==== Provided data ====

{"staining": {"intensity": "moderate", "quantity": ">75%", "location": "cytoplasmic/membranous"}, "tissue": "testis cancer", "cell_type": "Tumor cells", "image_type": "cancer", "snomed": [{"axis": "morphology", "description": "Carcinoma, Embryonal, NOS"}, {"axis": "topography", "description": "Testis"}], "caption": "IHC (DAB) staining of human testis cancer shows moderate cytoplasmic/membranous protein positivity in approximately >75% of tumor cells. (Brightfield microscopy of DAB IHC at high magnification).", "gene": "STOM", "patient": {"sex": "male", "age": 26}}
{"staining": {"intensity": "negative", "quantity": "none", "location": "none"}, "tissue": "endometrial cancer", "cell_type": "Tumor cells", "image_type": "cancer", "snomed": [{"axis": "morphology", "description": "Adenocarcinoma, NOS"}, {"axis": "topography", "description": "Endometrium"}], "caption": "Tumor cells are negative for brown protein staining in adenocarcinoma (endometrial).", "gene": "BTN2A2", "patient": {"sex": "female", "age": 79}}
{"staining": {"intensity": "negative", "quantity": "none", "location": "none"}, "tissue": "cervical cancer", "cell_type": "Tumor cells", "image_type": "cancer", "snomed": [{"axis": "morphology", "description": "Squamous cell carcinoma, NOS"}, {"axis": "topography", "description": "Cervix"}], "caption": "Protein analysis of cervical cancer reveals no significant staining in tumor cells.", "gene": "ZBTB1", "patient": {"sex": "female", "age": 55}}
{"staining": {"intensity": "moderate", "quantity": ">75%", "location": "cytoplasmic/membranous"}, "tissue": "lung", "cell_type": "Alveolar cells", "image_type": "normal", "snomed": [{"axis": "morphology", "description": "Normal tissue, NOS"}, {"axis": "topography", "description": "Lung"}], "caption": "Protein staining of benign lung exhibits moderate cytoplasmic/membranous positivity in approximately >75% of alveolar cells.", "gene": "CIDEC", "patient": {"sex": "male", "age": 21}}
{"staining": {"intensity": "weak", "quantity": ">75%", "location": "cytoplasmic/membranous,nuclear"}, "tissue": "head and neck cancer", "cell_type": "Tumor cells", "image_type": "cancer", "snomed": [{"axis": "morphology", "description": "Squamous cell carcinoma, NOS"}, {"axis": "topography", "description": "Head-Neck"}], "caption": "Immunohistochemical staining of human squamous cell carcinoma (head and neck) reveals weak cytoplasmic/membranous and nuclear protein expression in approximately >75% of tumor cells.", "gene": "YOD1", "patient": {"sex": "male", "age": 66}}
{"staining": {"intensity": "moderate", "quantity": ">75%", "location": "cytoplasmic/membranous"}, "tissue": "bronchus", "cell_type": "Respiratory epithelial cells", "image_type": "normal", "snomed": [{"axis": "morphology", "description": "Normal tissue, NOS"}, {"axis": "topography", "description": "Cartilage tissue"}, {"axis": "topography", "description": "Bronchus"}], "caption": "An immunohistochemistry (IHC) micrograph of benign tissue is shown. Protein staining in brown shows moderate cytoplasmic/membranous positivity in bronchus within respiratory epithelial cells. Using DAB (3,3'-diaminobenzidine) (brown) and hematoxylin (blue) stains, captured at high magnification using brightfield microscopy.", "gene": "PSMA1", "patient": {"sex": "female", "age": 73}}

====

:: Action item ::
Among the lines above, which contain the word "microscopy"? Copy every one.

:: Result of this exercise ::
{"staining": {"intensity": "moderate", "quantity": ">75%", "location": "cytoplasmic/membranous"}, "tissue": "testis cancer", "cell_type": "Tumor cells", "image_type": "cancer", "snomed": [{"axis": "morphology", "description": "Carcinoma, Embryonal, NOS"}, {"axis": "topography", "description": "Testis"}], "caption": "IHC (DAB) staining of human testis cancer shows moderate cytoplasmic/membranous protein positivity in approximately >75% of tumor cells. (Brightfield microscopy of DAB IHC at high magnification).", "gene": "STOM", "patient": {"sex": "male", "age": 26}}
{"staining": {"intensity": "moderate", "quantity": ">75%", "location": "cytoplasmic/membranous"}, "tissue": "bronchus", "cell_type": "Respiratory epithelial cells", "image_type": "normal", "snomed": [{"axis": "morphology", "description": "Normal tissue, NOS"}, {"axis": "topography", "description": "Cartilage tissue"}, {"axis": "topography", "description": "Bronchus"}], "caption": "An immunohistochemistry (IHC) micrograph of benign tissue is shown. Protein staining in brown shows moderate cytoplasmic/membranous positivity in bronchus within respiratory epithelial cells. Using DAB (3,3'-diaminobenzidine) (brown) and hematoxylin (blue) stains, captured at high magnification using brightfield microscopy.", "gene": "PSMA1", "patient": {"sex": "female", "age": 73}}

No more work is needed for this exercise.